El Oriental Infallible suspiró y respondió: "La Secta de los Dones divinos ha estado enemistada con todas las facciones del mundo del combate durante décadas. Aunque tengo ganas de detenerlo, no puedo vencer la ira que existe en los corazones de los demás." Había hablado con gran confianza sobre sus habilidades siendo el mejor luchador del mundo y todos estaban de acuerdo.
"Si quieren que desarme al Culto, eso no es problemático," dijo el Oriental Infallible. Todos se sorprendieron y luego escucharon: "Solo que cuando la Secta de los Dones divinos se disuelva, siempre habrá otra secta surgir del monte Song o desde el mar Donghai. ¿Qué diferencia hay entre ellas?"
Fujie asintió en su interior. Las palabras del Oriental Infallible eran realistas. Incluso si era el Señor del Culto, los seguidores seguían siendo de la secta y no sus seguidores personales. Aunque fueran coaccionados por él, solo sería temporal.

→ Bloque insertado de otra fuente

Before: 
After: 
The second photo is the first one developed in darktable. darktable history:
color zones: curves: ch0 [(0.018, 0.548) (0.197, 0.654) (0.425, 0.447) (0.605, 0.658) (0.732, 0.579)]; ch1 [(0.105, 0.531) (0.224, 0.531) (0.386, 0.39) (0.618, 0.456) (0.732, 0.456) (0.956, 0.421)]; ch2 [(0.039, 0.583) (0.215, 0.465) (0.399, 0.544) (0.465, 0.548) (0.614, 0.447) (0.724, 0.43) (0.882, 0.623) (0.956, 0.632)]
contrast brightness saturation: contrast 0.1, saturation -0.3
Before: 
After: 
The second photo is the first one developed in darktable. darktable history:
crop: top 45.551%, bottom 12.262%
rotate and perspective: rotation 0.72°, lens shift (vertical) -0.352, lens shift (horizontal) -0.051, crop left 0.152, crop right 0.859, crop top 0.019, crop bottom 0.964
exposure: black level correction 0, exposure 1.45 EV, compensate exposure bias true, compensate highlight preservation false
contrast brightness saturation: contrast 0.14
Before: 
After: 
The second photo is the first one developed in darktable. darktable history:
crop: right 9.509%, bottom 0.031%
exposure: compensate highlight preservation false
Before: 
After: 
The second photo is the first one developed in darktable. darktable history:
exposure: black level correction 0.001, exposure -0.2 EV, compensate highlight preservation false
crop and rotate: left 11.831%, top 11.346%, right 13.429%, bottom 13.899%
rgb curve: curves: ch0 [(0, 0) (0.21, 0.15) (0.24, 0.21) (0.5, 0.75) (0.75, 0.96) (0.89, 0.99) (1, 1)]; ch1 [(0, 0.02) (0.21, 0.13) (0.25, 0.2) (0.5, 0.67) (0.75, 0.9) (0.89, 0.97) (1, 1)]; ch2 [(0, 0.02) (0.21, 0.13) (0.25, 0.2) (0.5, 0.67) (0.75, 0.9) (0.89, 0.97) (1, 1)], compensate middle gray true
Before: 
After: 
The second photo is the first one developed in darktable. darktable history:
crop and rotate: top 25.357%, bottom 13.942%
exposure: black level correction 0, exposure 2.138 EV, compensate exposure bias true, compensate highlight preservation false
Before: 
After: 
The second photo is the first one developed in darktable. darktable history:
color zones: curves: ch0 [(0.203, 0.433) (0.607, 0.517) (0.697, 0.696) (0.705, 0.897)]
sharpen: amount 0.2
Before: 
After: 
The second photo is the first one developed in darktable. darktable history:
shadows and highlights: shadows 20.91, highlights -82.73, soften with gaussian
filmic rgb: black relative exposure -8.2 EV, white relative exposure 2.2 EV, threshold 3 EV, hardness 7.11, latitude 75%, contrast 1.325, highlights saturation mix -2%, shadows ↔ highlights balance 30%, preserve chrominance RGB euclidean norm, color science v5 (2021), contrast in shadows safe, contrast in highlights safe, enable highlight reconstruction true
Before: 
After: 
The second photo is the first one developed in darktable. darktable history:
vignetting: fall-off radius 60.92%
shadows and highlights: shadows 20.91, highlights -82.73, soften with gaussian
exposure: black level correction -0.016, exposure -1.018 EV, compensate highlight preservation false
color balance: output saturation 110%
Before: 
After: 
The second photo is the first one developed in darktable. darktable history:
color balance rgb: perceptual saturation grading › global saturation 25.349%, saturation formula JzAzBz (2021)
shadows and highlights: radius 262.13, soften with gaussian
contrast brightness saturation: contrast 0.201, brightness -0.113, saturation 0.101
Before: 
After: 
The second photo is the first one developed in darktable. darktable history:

Diosa Dingyi se rió: "Imposibles desarmar tu culto, entonces ¿qué puedes hacer?"
El Oriental Infallible dijo con calma: "La Diosa Dingyi me subestima."
Diosa Dingyi sintió un escalofrío y apretó su espada. El Oriental Infallible miró su espada y pareció despreciarla. Luego le preguntó a Mo Da: "¿Qué dice el Gran Maestro Mo?"
Mo Da sonrió forzadamente: "El Señor del Culto se ríe, Mo Da es amigo de este monasterio pero no su dueño. Si el Señor del Culto pide condiciones, está en el lugar equivocado."
El Oriental Infallible rió y dijo: "¡Si pudiera seguir así! Si realmente pueden decir algo, estaré tranquilo."
Fujie sintió un escalofrío al pensar que el Oriental Infallible probablemente ya sabía de Yang Liangting. Aunque no se mostraba confiado, seguía dándoles una oportunidad. Diosa Dingyi y Mo Da estaban presentando sus argumentos con coherencia.
El Oriental Infallible dijo: "Me gustaría que esta situación se prolongara. Si realmente pueden decir algo, estaré tranquilo."
Fujie suspiró: "Señor del Culto, me maravillo al verte solo en el monasterio Shaolin."
El Oriental Infallible dijo con un tono indiferente: "Él está aquí, ¡y yo debo llegar!"
Justo cuando Fang Zheng suspiraba y decía: "Amenaza la paz", los demás estaban listos para cualquier acción. Fujie miró fijamente a el Oriental Infallible, vio que este se tensaba, y sintió una oleada de Qi. Sin embargo, al ver cómo el Oriental Infallible se relajaba, supo que era solo por un asunto ordinario.
Tras un largo silencio, el Oriental Infallible dijo: "La persona ha muerto, ¿dónde está su cadáver?"
Fang Zheng negó con la cabeza y dijo: "Dama Ren dice que murió en el río Yangtze, después de ser arrojado al agua. Probablemente..."
El Oriental Infallible quedó en silencio por un tiempo antes de decir: "Durante estos diez años, no osé confiar ciegamente en Dama Ren, pero le permití cierta libertad. Le permití buscar a su padre y yo la acompañé. Le permití manejar los tres grandes sectores del mundo del combate para sus propios fines sin interrumpirle. Pero ella sabía cuánto valoraba Fanyingtai y no pudo ayudarme a salvarlo... ¡Me decepcionó profundamente!"
Todos estaban confundidos, excepto Fujie, Fang Zheng y los demás que intuían la razón. Sin embargo, el desafío oculto en su tristeza aún les hizo helar la sangre.